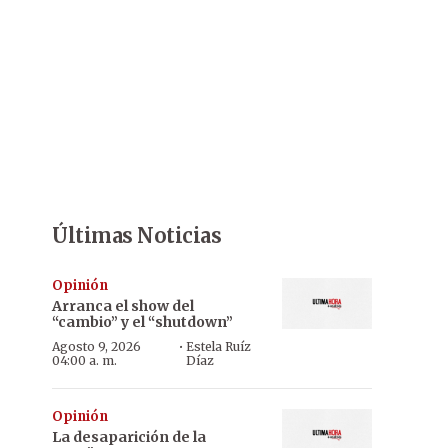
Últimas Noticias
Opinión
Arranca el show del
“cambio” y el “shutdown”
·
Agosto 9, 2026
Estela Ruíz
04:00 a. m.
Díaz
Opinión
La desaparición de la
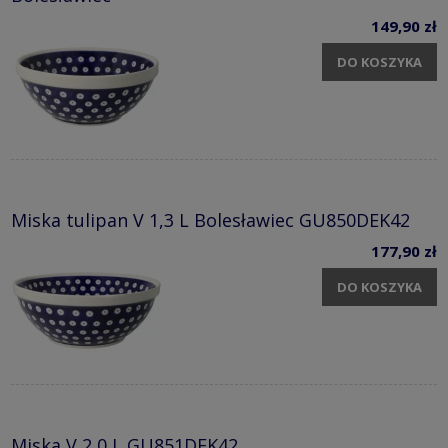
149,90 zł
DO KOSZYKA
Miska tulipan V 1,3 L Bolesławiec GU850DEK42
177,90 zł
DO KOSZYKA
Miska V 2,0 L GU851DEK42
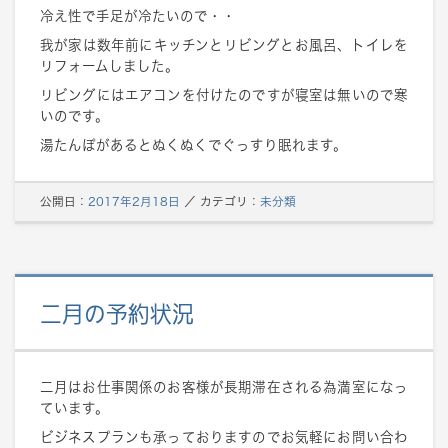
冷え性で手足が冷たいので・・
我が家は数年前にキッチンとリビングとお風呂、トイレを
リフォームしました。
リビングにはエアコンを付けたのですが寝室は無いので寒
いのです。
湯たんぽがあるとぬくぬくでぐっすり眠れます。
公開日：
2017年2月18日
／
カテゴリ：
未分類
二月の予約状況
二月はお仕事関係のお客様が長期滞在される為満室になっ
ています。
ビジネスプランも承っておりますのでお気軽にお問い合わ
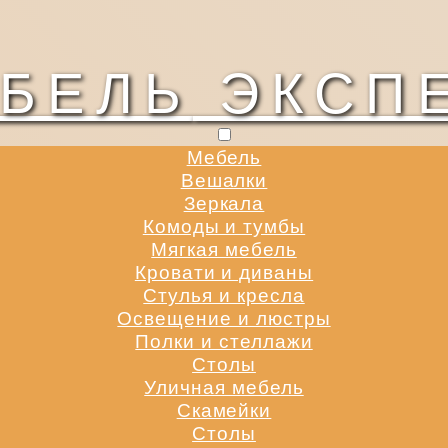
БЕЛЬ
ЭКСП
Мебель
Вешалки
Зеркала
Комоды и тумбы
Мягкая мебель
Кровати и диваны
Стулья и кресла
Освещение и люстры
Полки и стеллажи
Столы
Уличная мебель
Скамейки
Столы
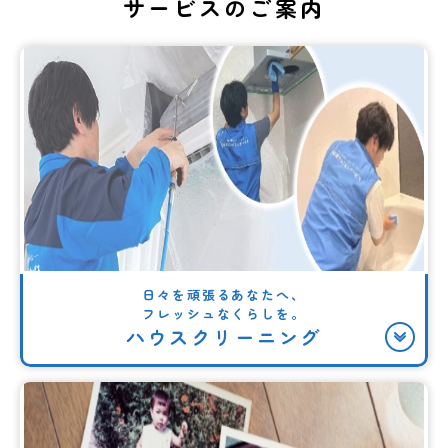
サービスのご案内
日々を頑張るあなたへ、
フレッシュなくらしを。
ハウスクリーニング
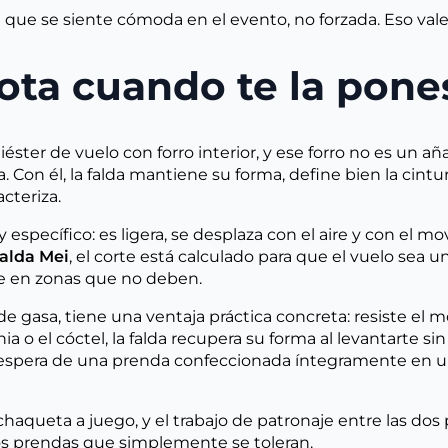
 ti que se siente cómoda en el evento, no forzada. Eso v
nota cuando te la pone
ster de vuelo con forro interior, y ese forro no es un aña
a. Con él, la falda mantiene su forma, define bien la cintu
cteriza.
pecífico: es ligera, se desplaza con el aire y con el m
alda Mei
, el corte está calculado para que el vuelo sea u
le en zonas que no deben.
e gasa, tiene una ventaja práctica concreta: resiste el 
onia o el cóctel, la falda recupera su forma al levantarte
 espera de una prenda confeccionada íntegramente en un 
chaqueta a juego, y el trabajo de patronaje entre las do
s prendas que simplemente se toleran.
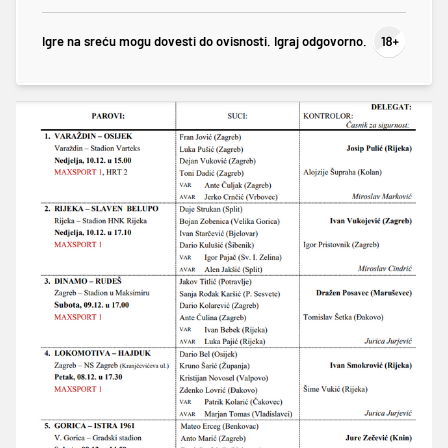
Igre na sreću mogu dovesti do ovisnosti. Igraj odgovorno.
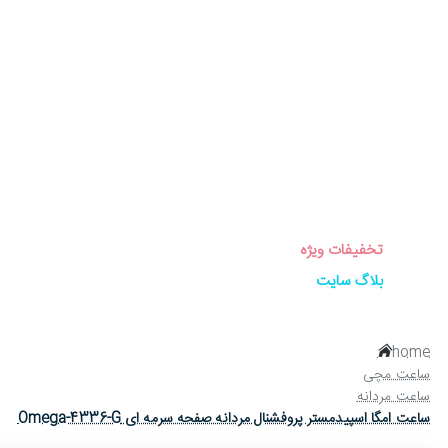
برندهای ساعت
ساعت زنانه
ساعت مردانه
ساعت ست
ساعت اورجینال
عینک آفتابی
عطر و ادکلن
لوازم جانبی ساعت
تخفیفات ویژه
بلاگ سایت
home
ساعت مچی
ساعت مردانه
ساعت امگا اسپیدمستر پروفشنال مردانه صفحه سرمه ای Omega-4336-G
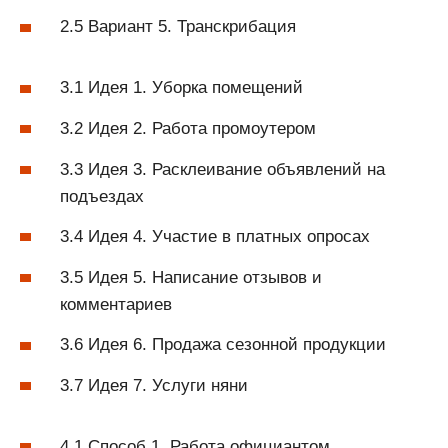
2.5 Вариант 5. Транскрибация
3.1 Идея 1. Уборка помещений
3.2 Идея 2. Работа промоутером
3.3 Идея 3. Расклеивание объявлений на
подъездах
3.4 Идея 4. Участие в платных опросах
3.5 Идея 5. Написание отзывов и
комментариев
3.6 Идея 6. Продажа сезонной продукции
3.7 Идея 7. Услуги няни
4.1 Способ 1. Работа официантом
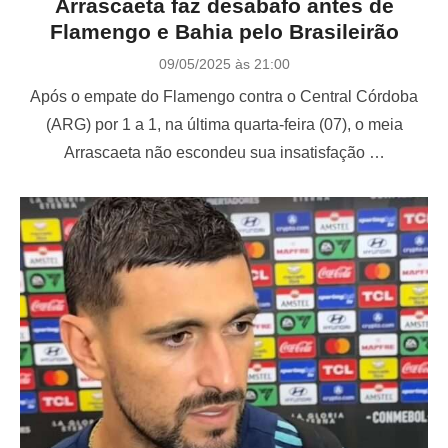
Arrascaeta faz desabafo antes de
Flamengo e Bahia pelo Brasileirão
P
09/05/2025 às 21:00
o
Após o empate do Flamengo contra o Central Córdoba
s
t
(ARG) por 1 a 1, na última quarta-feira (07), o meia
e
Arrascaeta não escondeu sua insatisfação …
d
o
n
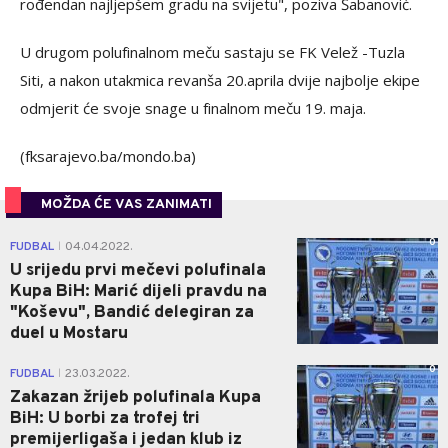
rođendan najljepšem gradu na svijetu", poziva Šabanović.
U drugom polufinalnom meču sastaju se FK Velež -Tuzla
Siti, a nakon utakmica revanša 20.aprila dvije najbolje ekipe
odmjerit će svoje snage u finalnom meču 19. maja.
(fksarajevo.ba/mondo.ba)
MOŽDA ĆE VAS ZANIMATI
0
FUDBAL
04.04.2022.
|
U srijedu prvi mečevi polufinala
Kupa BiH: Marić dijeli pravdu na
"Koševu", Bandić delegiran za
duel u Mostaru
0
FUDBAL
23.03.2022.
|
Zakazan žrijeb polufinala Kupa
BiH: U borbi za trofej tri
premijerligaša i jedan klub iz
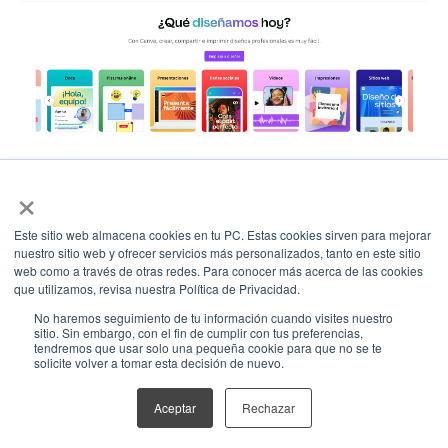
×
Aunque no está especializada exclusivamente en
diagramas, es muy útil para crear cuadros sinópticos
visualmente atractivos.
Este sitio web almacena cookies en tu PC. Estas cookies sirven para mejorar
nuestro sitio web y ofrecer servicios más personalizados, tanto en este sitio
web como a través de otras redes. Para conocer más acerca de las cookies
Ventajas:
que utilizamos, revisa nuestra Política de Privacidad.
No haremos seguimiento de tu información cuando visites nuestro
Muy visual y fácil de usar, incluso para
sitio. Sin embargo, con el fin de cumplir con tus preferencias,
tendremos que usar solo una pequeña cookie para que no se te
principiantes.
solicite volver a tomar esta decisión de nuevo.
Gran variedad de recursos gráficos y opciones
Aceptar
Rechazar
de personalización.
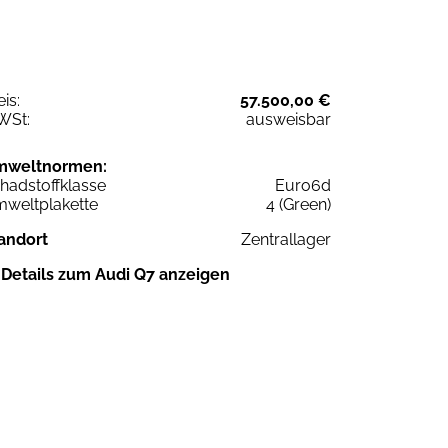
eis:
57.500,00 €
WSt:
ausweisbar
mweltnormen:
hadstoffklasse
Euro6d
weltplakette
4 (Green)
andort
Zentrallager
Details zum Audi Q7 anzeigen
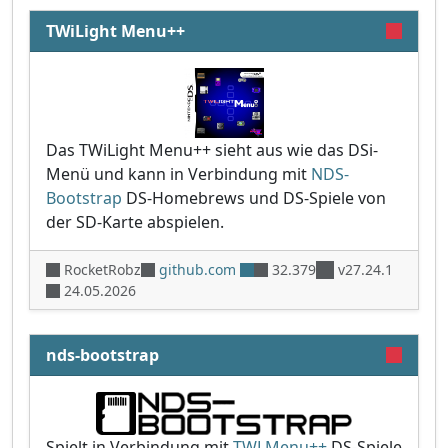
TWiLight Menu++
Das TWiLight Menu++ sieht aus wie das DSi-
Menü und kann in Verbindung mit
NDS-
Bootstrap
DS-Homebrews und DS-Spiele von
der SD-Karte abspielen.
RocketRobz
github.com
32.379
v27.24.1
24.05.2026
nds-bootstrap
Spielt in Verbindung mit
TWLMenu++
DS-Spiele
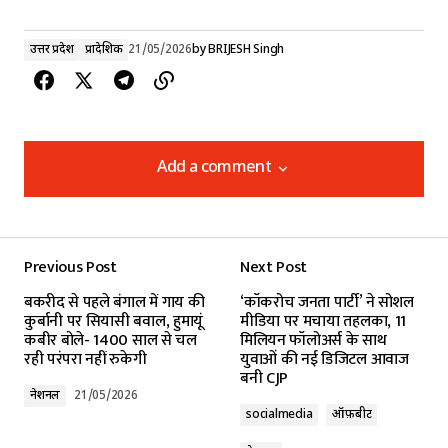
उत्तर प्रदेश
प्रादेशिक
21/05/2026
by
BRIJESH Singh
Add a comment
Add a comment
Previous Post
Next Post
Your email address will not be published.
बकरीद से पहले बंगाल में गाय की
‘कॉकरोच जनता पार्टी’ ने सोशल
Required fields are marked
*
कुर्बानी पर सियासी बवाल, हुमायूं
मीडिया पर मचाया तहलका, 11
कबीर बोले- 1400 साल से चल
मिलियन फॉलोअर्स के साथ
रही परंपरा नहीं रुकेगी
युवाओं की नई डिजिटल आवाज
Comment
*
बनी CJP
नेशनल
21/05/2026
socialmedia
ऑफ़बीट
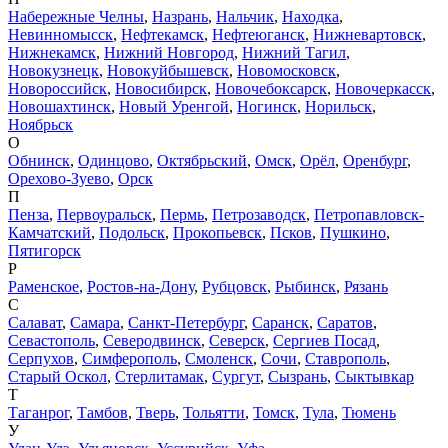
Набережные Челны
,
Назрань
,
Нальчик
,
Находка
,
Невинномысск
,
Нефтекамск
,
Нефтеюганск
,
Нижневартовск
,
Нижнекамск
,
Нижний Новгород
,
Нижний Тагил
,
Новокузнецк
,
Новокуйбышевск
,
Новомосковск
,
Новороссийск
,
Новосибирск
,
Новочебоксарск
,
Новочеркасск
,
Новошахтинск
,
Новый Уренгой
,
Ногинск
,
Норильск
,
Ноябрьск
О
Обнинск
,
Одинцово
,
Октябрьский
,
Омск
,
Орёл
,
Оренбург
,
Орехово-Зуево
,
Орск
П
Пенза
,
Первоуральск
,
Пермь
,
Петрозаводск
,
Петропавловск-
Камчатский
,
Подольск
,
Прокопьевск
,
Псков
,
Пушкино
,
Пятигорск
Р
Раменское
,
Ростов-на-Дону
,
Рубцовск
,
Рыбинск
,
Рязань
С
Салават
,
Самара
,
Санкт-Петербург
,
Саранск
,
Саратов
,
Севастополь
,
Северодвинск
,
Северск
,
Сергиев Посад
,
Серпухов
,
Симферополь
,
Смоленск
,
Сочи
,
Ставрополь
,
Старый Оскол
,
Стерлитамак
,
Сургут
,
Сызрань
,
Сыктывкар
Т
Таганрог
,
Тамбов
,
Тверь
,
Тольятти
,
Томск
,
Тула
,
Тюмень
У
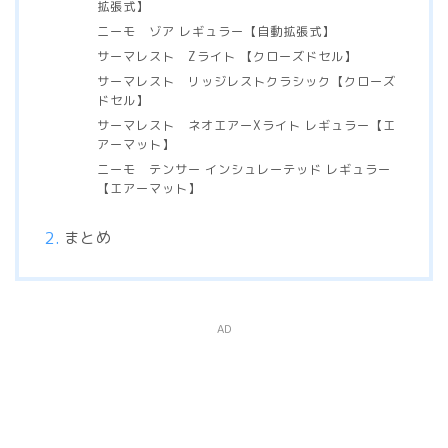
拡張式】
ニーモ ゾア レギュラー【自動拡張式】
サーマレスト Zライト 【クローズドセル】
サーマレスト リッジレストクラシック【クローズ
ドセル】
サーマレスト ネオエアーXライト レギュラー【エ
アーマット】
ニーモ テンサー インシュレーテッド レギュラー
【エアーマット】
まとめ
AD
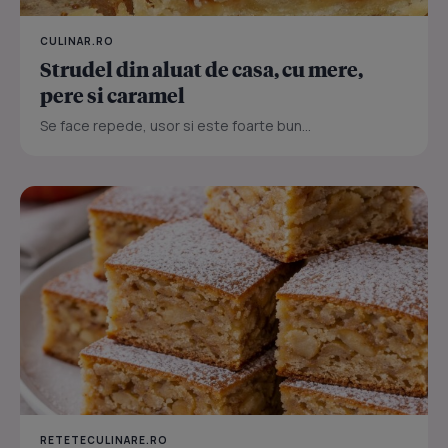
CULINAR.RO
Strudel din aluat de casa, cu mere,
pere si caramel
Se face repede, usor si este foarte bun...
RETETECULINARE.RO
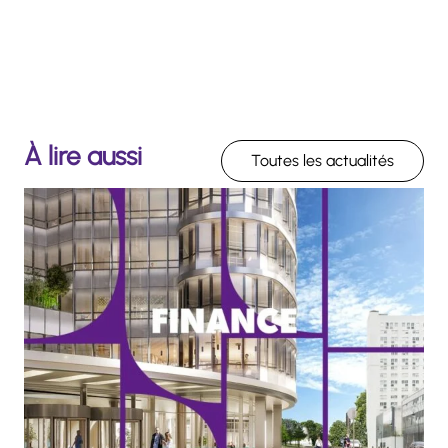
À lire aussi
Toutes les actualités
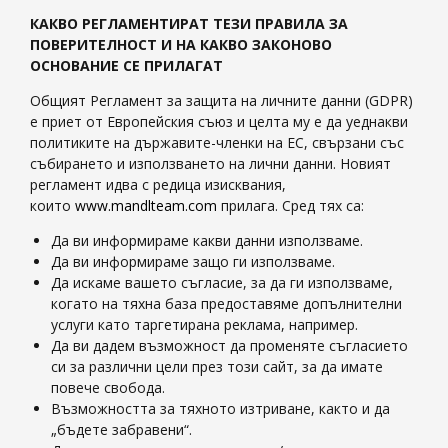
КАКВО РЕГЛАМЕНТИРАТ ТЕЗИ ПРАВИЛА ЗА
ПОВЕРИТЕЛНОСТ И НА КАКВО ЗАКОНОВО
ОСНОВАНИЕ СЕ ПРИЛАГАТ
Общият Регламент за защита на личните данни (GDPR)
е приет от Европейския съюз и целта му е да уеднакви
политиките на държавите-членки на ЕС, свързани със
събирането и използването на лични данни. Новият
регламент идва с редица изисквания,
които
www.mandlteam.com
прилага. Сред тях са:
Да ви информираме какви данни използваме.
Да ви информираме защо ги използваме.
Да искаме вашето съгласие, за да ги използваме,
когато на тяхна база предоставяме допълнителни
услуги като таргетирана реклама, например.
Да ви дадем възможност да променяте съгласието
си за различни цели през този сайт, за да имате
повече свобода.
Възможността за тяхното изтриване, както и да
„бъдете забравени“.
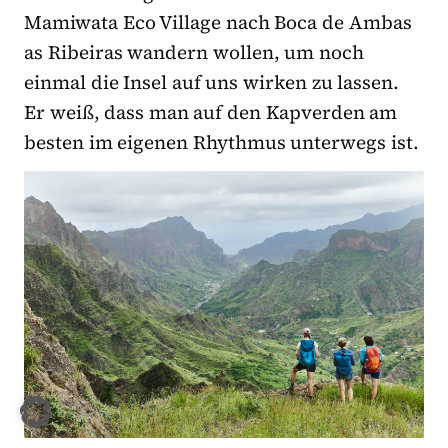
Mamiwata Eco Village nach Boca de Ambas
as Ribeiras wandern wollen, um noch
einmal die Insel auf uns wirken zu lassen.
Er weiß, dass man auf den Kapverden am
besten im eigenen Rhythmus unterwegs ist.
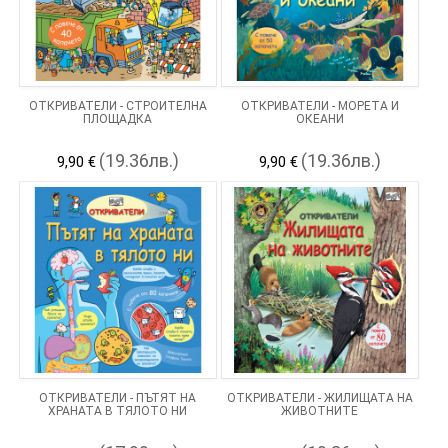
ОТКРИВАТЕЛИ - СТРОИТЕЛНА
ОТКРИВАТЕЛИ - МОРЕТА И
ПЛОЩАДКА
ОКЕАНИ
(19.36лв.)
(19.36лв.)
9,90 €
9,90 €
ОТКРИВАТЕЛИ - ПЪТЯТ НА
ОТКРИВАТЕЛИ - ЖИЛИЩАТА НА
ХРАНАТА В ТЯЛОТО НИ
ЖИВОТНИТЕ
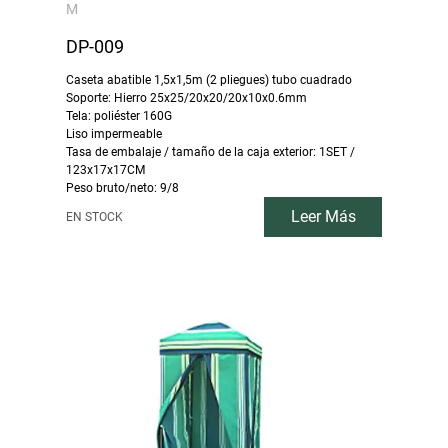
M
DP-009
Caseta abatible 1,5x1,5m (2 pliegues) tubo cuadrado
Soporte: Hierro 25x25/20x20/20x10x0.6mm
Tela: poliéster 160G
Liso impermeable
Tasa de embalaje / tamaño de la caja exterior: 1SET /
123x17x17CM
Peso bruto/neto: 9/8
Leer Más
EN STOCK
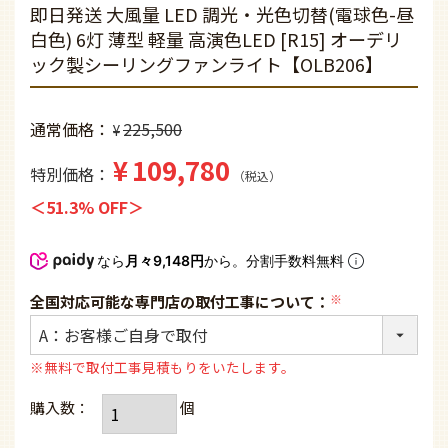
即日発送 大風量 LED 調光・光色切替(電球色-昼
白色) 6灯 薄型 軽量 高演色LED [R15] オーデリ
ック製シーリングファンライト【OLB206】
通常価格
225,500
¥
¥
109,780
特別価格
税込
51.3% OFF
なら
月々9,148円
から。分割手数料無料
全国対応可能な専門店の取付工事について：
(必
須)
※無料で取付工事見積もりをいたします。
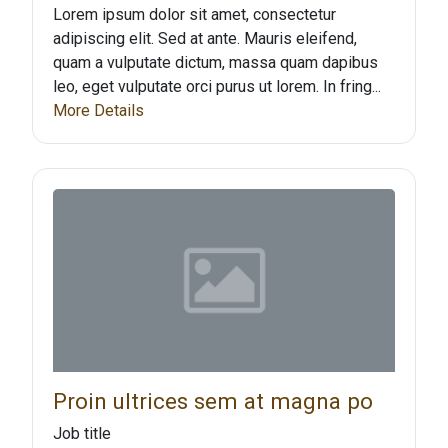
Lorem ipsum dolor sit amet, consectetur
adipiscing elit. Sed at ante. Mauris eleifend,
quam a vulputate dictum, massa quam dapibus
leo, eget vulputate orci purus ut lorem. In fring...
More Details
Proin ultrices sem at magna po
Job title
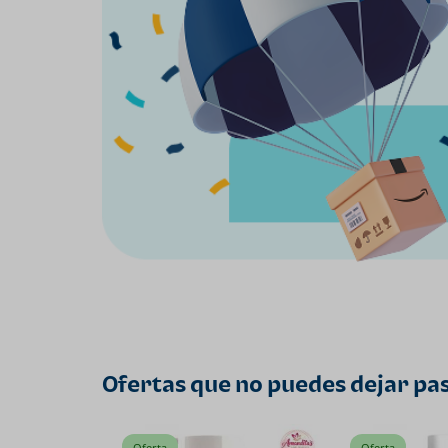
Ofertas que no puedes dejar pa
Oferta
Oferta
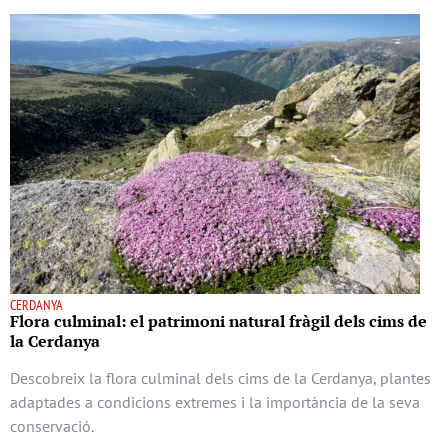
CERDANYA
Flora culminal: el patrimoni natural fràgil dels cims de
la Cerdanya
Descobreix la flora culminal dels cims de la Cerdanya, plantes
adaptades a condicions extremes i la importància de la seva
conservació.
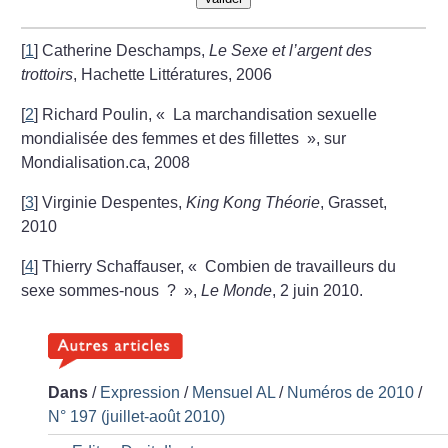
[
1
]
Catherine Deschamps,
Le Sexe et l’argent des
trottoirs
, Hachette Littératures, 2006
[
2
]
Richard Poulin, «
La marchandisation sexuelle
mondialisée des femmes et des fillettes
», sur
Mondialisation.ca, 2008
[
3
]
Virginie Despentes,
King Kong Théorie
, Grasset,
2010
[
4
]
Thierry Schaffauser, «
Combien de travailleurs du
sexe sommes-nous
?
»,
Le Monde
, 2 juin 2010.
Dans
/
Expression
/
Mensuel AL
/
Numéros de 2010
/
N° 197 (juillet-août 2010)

**Your instructions**
Filter the listing above so that only lines holding the word "Details" remain, and report those lines.

**Task output**
Details zum Audi Q7 anzeigen
More Details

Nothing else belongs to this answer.